A better explanation of bucket transfer:
Long term storage buckets – Lowes/Home Depot buckets with gasketed lid. Everything inside HAS to be in a mylar bag, with an oxygen absorber, and heat sealed. The plastic on these buckets are NOT food grade and chemicals can and will leech into your food if they are unprotected. The mylar protects your food from this occurring.
Immediate usage buckets – Are from reputable sites like US Plastics (where I get mine from, never had any problems with them, great company). These do not necessarily need to be mylar bagged, as long as you plan on using them within a short period of time (couple months, give or take). It would also be a good idea to invest into gamma seal lids for these particular buckets. A gamma seal lid is simply a lid with two parts. First part gets hammered into place onto your bucket, it is the adapter ring. Next, the lid literally screws onto that adapter, allowing you to unscrew it and screw it back on as frequently as you need. This seal creates an AIR-TIGHT seal. I have extensive experience with gamma seal lids, they are extremely reliable, albeit somewhat tricky to get on your buckets. I will post a how-to on how to install gamma seals later this week.
To reiterate the deal with Lowes and Home Depot buckets: YES you CAN use them to store food. BUT, you need to wash them out with soap and water, and your food needs to be inside a mylar bag. This way, chemicals inside the plastic bucket will not leech into your food, the mylar will PROTECT your food. The bucket acts as an outer shell against pests, rodents, insects and air. The bag protects the food from being in contact with potentially harmful chemicals. If you can afford it, I’d almost always go with food grade buckets instead of Lowes/Home Depot buckets. If you cannot afford it, having food inside Lowes/Home Depot buckets is PERFECTLY ACCEPTABLE AND SAFE, provided your food is stored inside a mylar bag, inside the bucket.
I would get a gamma seal lid for my regular use flour bucket, salt and sugar at a bare minimum. The great thing about gamma seals is there is no more prying the lid off to get to the contents. Just un-screw it with a twist of your hand and you’re already inside your bucket. Over time, as funds permit, I plan on replacing ALL of my bucket lids with gamma seal lids. Gamma seals will last much longer than your regular lids will. I always feel as if my lids are cracking, about to snap in half as I’m prying them off with a wrench. This is bound to happen eventually. Not with gamma seals, though. Regular lids are great for keeping on those LTS buckets, the ones that you won’t be touching very frequently at all. They are a TERRIBLE idea for buckets you plan on accessing every day. Do yourself a huge favor, get gamma seals for your buckets. They aren’t very cheap unfortunately, tending to cost more than a bucket itself. You pay for convenience, as with everything.

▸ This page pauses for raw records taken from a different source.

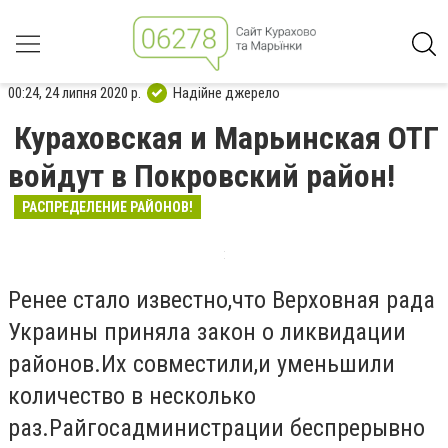
00:24, 24 липня 2020 р.
Надійне джерело
Кураховская и Марьинская ОТГ
войдут в Покровский район!
РАСПРЕДЕЛЕНИЕ РАЙОНОВ!
Ренее стало известно,что Верховная рада
Украины приняла закон о ликвидации
районов.Их совместили,и уменьшили
количество в несколько
раз.Райгосадминистрации беспрерывно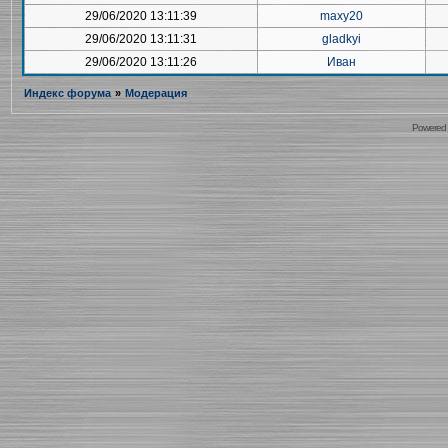
29/06/2020 13:11:39
maxy20
29/06/2020 13:11:31
gladkyi
29/06/2020 13:11:26
Иван
Индекс форума
»
Модерация
Powered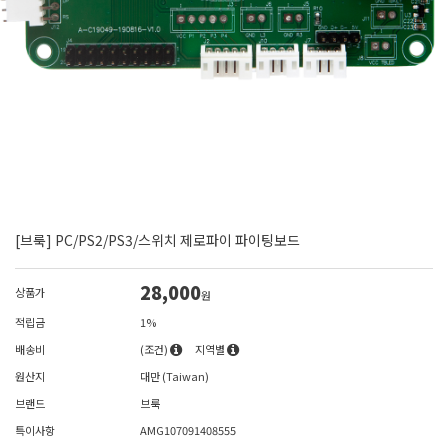
[브룩] PC/PS2/PS3/스위치 제로파이 파이팅보드
28,000
상품가
원
적립금
1%
배송비
(조건)
지역별
원산지
대만 (Taiwan)
브랜드
브룩
특이사항
AMG107091408555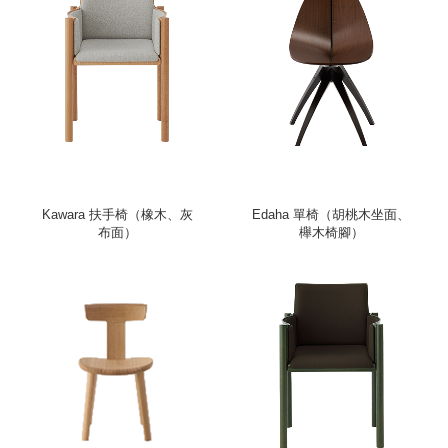
Kawara 扶手椅（橡木、灰
Edaha 單椅（胡桃木坐面、
布面）
櫸木椅腳）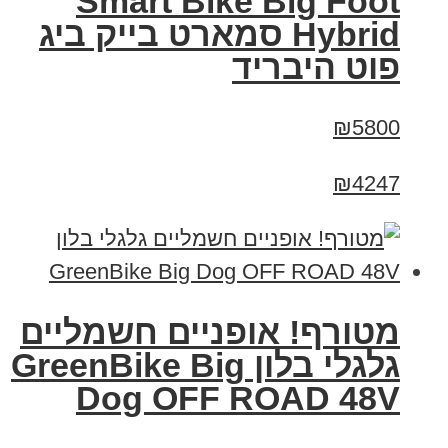
Smart Bike Big Foot
Hybrid סמארט בייק ביג
פוט היבריד
₪5800
₪4247
מטורף! אופניים חשמליים
גלגלי בלון GreenBike Big
Dog OFF ROAD 48V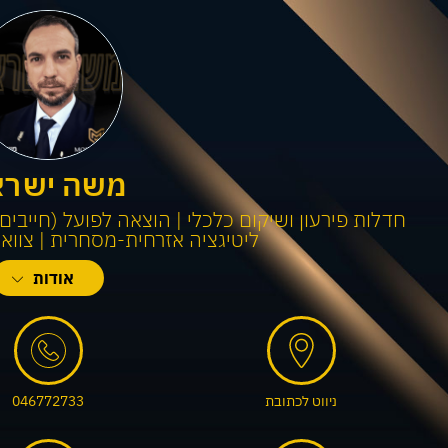
משה ישרא
חדלות פירעון ושיקום כלכלי | הוצאה לפועל (חייבים ו
ליטיגציה אזרחית-מסחרית | צוואו
עו"ד משה ישראל מעניק ייצוג וליווי משפטי אישי ומדויק בתחומי 
אודות
אזרחית-מסחרית. ניסיון משנת 2014, זמינות גבוהה וליווי אסטרטגי עד להשגת תוצאה מיטבית ללקוח.
ניווט לכתובת
046772733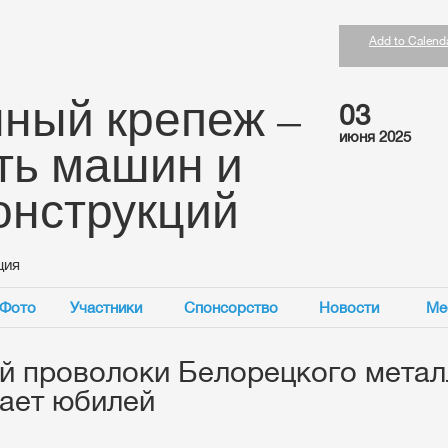
Add to Calend
ный крепеж –
03
июня 2025
ть машин и
онструкций
ция
Фото
Участники
Спонсорство
Новости
Ме
й проволоки Белорецкого метал
ает юбилей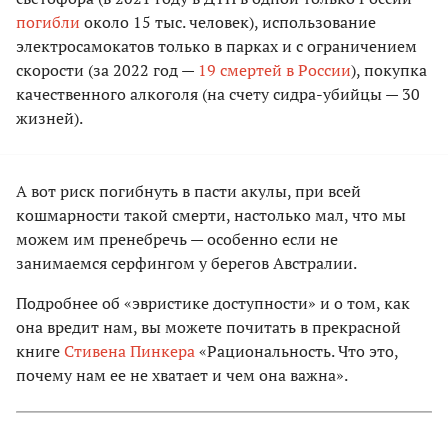
погибли
около 15 тыс. человек), использование
электросамокатов только в парках и с ограничением
скорости (за 2022 год —
19 смертей в России
), покупка
качественного алкоголя (на счету сидра-убийцы — 30
жизней).
А вот риск погибнуть в пасти акулы, при всей
кошмарности такой смерти, настолько мал, что мы
можем им пренебречь — особенно если не
занимаемся серфингом у берегов Австралии.
Подробнее об «эвристике доступности» и о том, как
она вредит нам, вы можете почитать в прекрасной
книге
Стивена Пинкера
«Рациональность. Что это,
почему нам ее не хватает и чем она важна».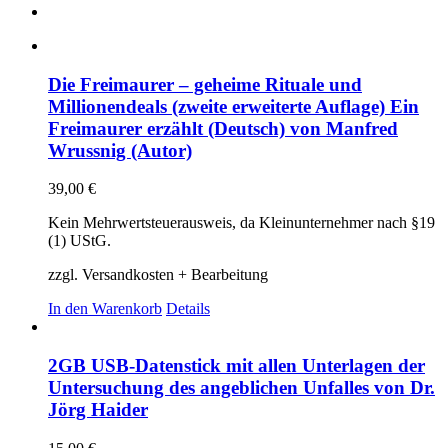
Die Freimaurer – geheime Rituale und
Millionendeals (zweite erweiterte Auflage) Ein
Freimaurer erzählt (Deutsch) von Manfred
Wrussnig (Autor)
39,00
€
Kein Mehrwertsteuerausweis, da Kleinunternehmer nach §19
(1) UStG.
zzgl. Versandkosten + Bearbeitung
In den Warenkorb
Details
2GB USB-Datenstick mit allen Unterlagen der
Untersuchung des angeblichen Unfalles von Dr.
Jörg Haider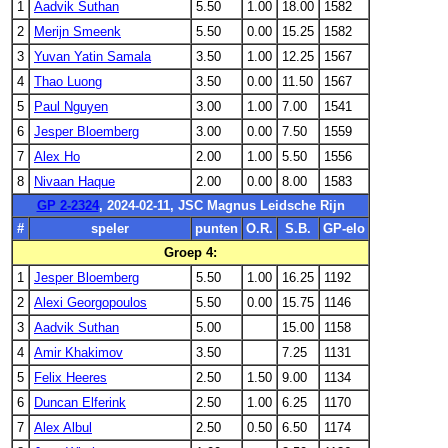
1
Aadvik Suthan
5.50
1.00
18.00
1582
2
Merijn Smeenk
5.50
0.00
15.25
1582
3
Yuvan Yatin Samala
3.50
1.00
12.25
1567
4
Thao Luong
3.50
0.00
11.50
1567
5
Paul Nguyen
3.00
1.00
7.00
1541
6
Jesper Bloemberg
3.00
0.00
7.50
1559
7
Alex Ho
2.00
1.00
5.50
1556
8
Nivaan Haque
2.00
0.00
8.00
1583
GP 2-2324
, 2024-02-11, JSC Magnus Leidsche Rijn
#
speler
punten
O.R.
S.B.
GP-elo
Groep 4:
1
Jesper Bloemberg
5.50
1.00
16.25
1192
2
Alexi Georgopoulos
5.50
0.00
15.75
1146
3
Aadvik Suthan
5.00
15.00
1158
4
Amir Khakimov
3.50
7.25
1131
5
Felix Heeres
2.50
1.50
9.00
1134
6
Duncan Elferink
2.50
1.00
6.25
1170
7
Alex Albul
2.50
0.50
6.50
1174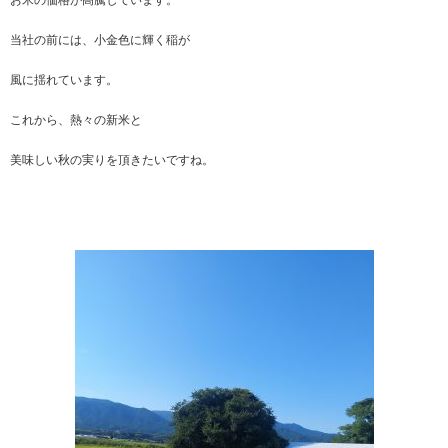
お米の価格が高騰しています。
当社の前には、小金色に輝く稲が
風に揺れています。
これから、熱々の新米と
美味しい秋の実りを頂きたいですね。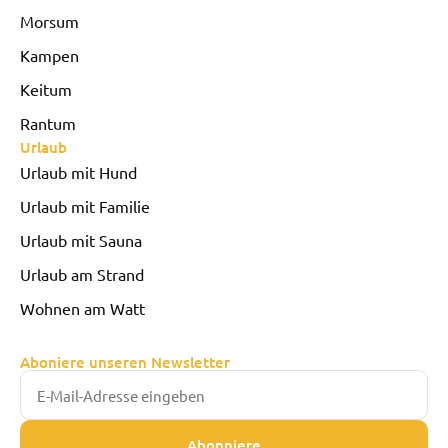
Morsum
Kampen
Keitum
Rantum
Urlaub
Urlaub mit Hund
Urlaub mit Familie
Urlaub mit Sauna
Urlaub am Strand
Wohnen am Watt
Aboniere unseren Newsletter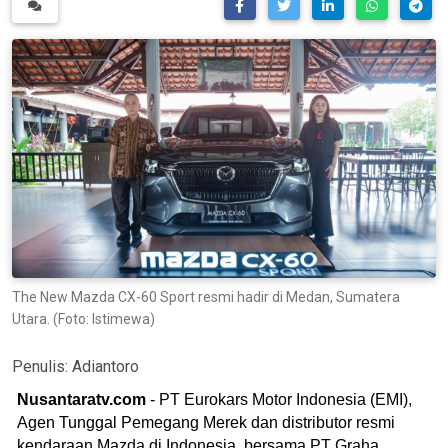
The New Mazda CX-60 Sport resmi hadir di Medan, Sumatera
Utara. (Foto: Istimewa)
Penulis:
Adiantoro
Nusantaratv.com
- PT Eurokars Motor Indonesia (EMI),
Agen Tunggal Pemegang Merek dan distributor resmi
kendaraan Mazda di Indonesia, bersama PT Graha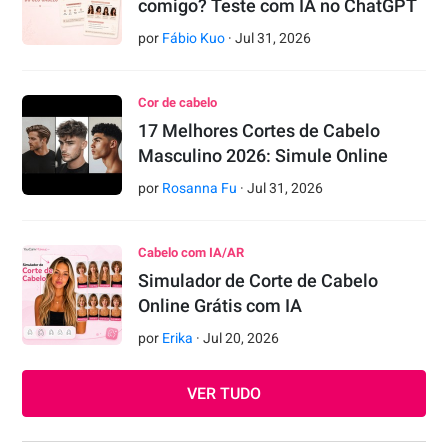
comigo? Teste com IA no ChatGPT
por
Fábio Kuo
·
Jul
31
,
2026
Cor de cabelo
17 Melhores Cortes de Cabelo
Masculino 2026: Simule Online
por
Rosanna Fu
·
Jul
31
,
2026
Cabelo com IA/AR
Simulador de Corte de Cabelo
Online Grátis com IA
por
Erika
·
Jul
20
,
2026
VER TUDO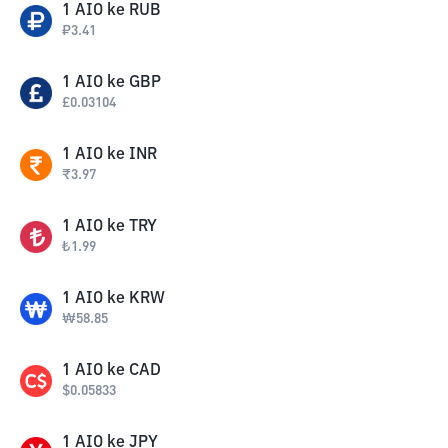
1
AIO
ke
RUB
₽
3.41
1
AIO
ke
GBP
£
0.03104
1
AIO
ke
INR
₹
3.97
1
AIO
ke
TRY
₺
1.99
1
AIO
ke
KRW
₩
58.85
1
AIO
ke
CAD
$
0.05833
1
AIO
ke
JPY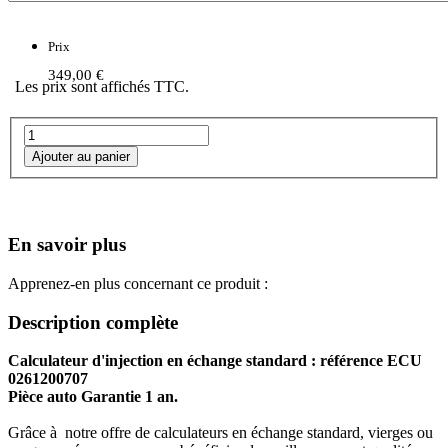
Prix
349,00 €
Les prix sont affichés TTC.
En savoir plus
Apprenez-en plus concernant ce produit :
Description complète
Calculateur d'injection en échange standard : référence ECU
0261200707
Pièce auto Garantie 1 an.
Grâce à notre offre de calculateurs en échange standard, vierges ou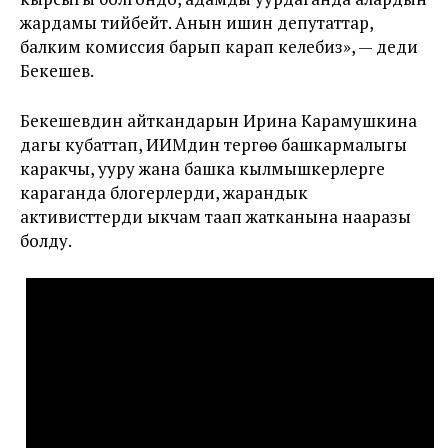
жардамы тийбейт. Анын ишин депутаттар,
балким комиссия барып карап келебиз», — деди
Бекешев.
Бекешевдин айткандарын Ирина Карамушкина
дагы кубаттап, ИИМдин тергөө башкармалыгы
каракчы, ууру жана башка кылмышкерлерге
караганда блогерлерди, жарандык
активисттерди ыкчам таап жатканына нааразы
болду.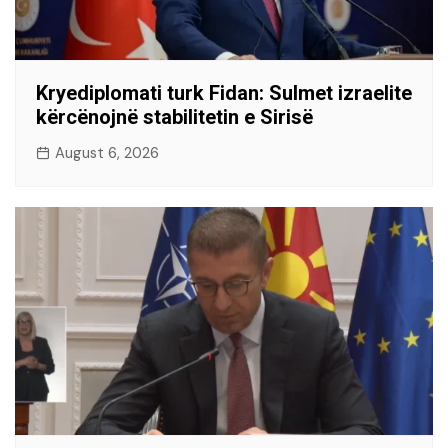
Kryediplomati turk Fidan: Sulmet izraelite
kërcënojnë stabilitetin e Sirisë
August 6, 2026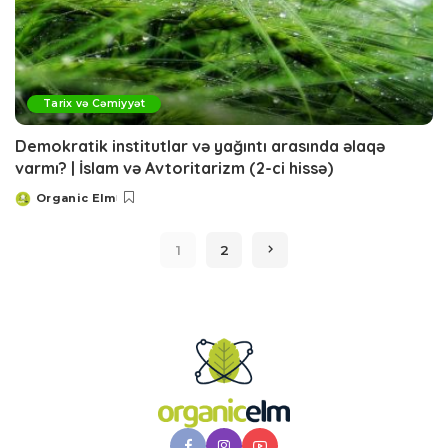
Tarix və Cəmiyyət
Demokratik institutlar və yağıntı arasında əlaqə
varmı? | İslam və Avtoritarizm (2-ci hissə)
Organic Elm
Posted
by
1
2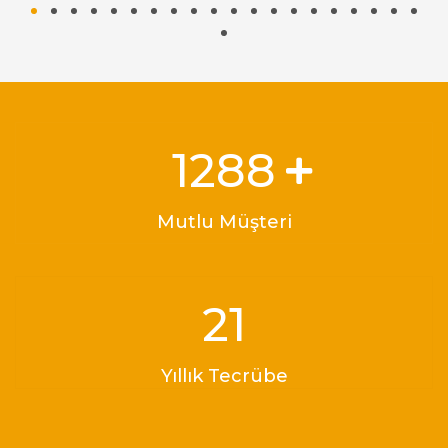
1748
Mutlu Müşteri
29
Yıllık Tecrübe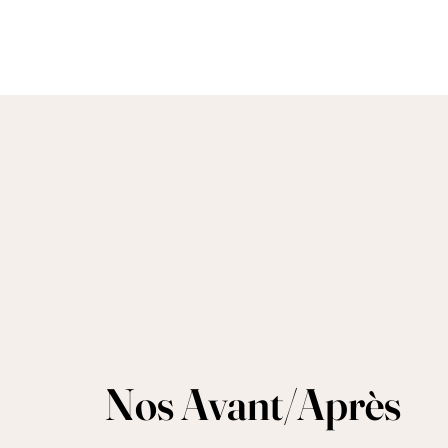
Nos Avant/Après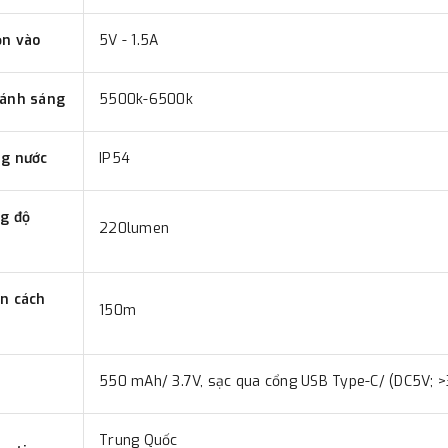
n vào
5V - 1.5A
ánh sáng
5500k-6500k
g nước
IP54
g độ
220lumen
n cách
150m
550 mAh/ 3.7V, sạc qua cổng USB Type-C/ (DC5V;
Trung Quốc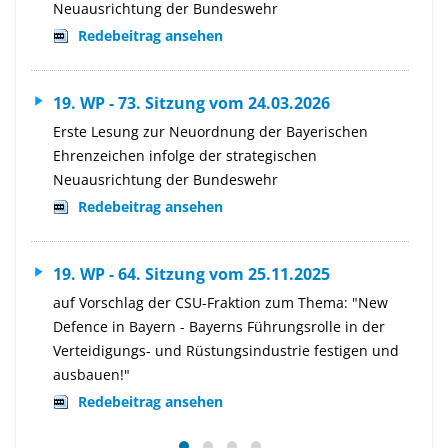
Neuausrichtung der Bundeswehr
Redebeitrag ansehen
19. WP - 73. Sitzung vom 24.03.2026
Erste Lesung zur Neuordnung der Bayerischen
Ehrenzeichen infolge der strategischen
Neuausrichtung der Bundeswehr
Redebeitrag ansehen
19. WP - 64. Sitzung vom 25.11.2025
auf Vorschlag der CSU-Fraktion zum Thema: "New
Defence in Bayern - Bayerns Führungsrolle in der
Verteidigungs- und Rüstungsindustrie festigen und
ausbauen!"
Redebeitrag ansehen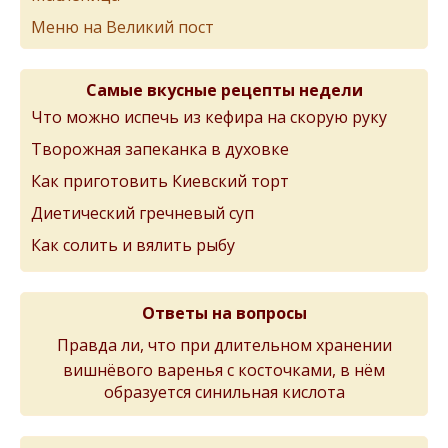
Меню на Великий пост
Самые вкусные рецепты недели
Что можно испечь из кефира на скорую руку
Творожная запеканка в духовке
Как приготовить Киевский торт
Диетический гречневый суп
Как солить и вялить рыбу
Ответы на вопросы
Правда ли, что при длительном хранении
вишнёвого варенья с косточками, в нём
образуется синильная кислота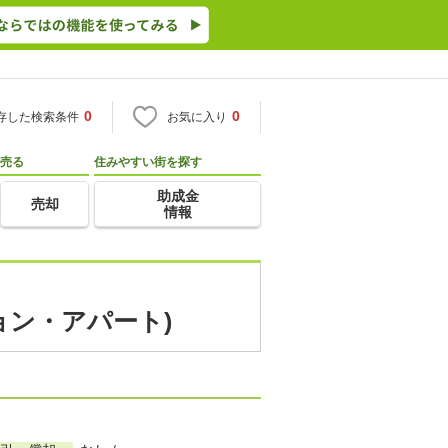
0
0
存した検索条件
お気に入り
売る
住みやすい街を探す
助成金
売却
情報
ョン・アパート)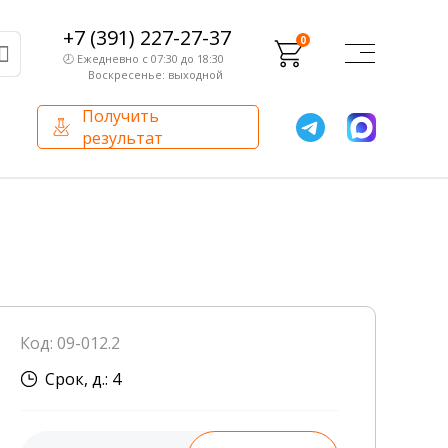
+7 (391) 227-27-37
0
🕗 Ежедневно с 07:30 до 18:30
Воскресенье: выходной
Получить
результат
О компании
Партнерам
Сертификаты и лицензии
Франчайзинг
Оборудование
О компании
Код: 09-012.2
Внутренний аудит
Срок, д.: 4
База знаний
Сотрудники лаборатории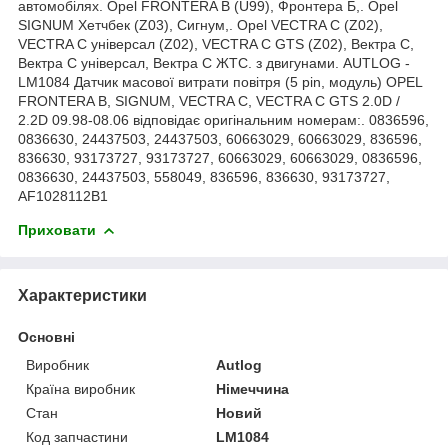
автомобілях. Opel FRONTERA B (U99), Фронтера Б,. Opel
SIGNUM Хетчбек (Z03), Сигнум,. Opel VECTRA C (Z02),
VECTRA C універсал (Z02), VECTRA C GTS (Z02), Вектра С,
Вектра С універсал, Вектра С ЖТС. з двигунами. AUTLOG -
LM1084 Датчик масової витрати повітря (5 pin, модуль) OPEL
FRONTERA B, SIGNUM, VECTRA C, VECTRA C GTS 2.0D /
2.2D 09.98-08.06 відповідає оригінальним номерам:. 0836596,
0836630, 24437503, 24437503, 60663029, 60663029, 836596,
836630, 93173727, 93173727, 60663029, 60663029, 0836596,
0836630, 24437503, 558049, 836596, 836630, 93173727,
AF1028112B1
Приховати
Характеристики
Основні
Виробник
Autlog
Країна виробник
Німеччина
Стан
Новий
Код запчастини
LM1084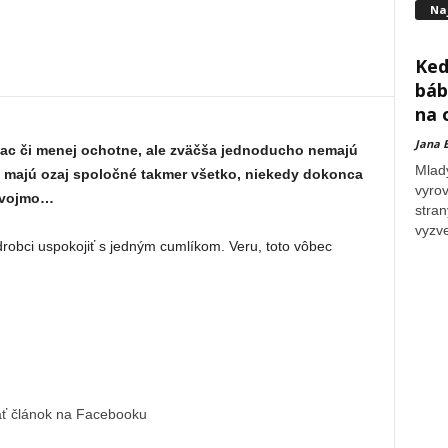
Na
Ked
báb
na 
Jana 
viac či menej ochotne, ale zväčša jednoducho nemajú
Mlad
ie majú ozaj spoločné takmer všetko, niekedy dokonca
vyrov
 dvojmo…
stran
vyzve
drobci uspokojiť s jedným cumlíkom. Veru, toto vôbec
ať článok na Facebooku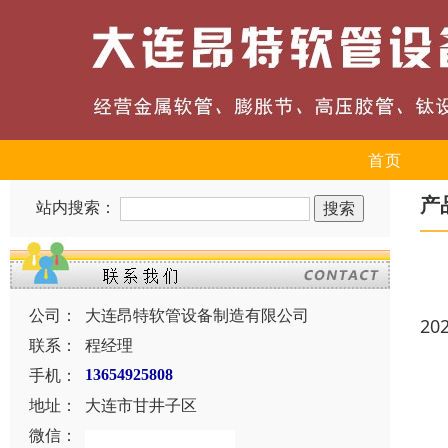
首页
产
站内搜索：
公司：
大连昂特软管设备制造有限公司
20
联系：
程经理
手机：
13654925808
地址：
大连市甘井子区
微信：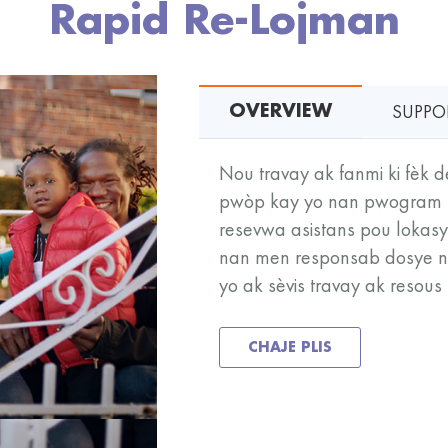
Rapid Re-Lojman
SUPPOR
OVERVIEW
Nou travay ak fanmi ki fèk d
pwòp kay yo nan pwogram R
resevwa asistans pou lokas
nan men responsab dosye no
yo ak sèvis travay ak resous
CHAJE PLIS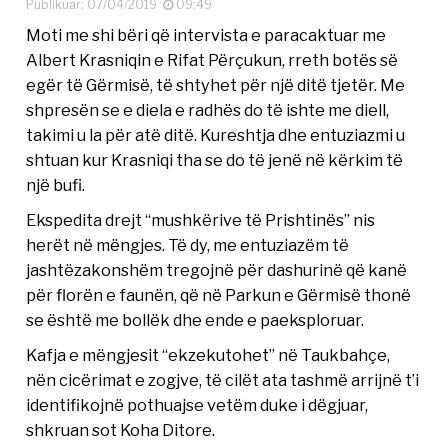
Publikuar: 07/04/2019
09:49
Moti me shi bëri që intervista e paracaktuar me
Albert Krasniqin e Rifat Përçukun, rreth botës së
egër të Gërmisë, të shtyhet për një ditë tjetër. Me
shpresën se e diela e radhës do të ishte me diell,
takimi u la për atë ditë. Kureshtja dhe entuziazmi u
shtuan kur Krasniqi tha se do të jenë në kërkim të
një bufi.
Ekspedita drejt “mushkërive të Prishtinës” nis
herët në mëngjes. Të dy, me entuziazëm të
jashtëzakonshëm tregojnë për dashurinë që kanë
për florën e faunën, që në Parkun e Gërmisë thonë
se është me bollëk dhe ende e paeksploruar.
Kafja e mëngjesit “ekzekutohet” në Taukbahçe,
nën cicërimat e zogjve, të cilët ata tashmë arrijnë t’i
identifikojnë pothuajse vetëm duke i dëgjuar,
shkruan sot Koha Ditore.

Just do a quick Google search for gamma seal lids and you’ll find some decently priced ones eventually. Even if you are on a budget, I highly recommend having at least a few gamma seal lids. You can always get more over time, again once funds permit.
There you have it, prepping on a budget. Not as hard as it seems now, is it? Feel free to leave me some comments if you have any questions, I’ll get back to you ASAP.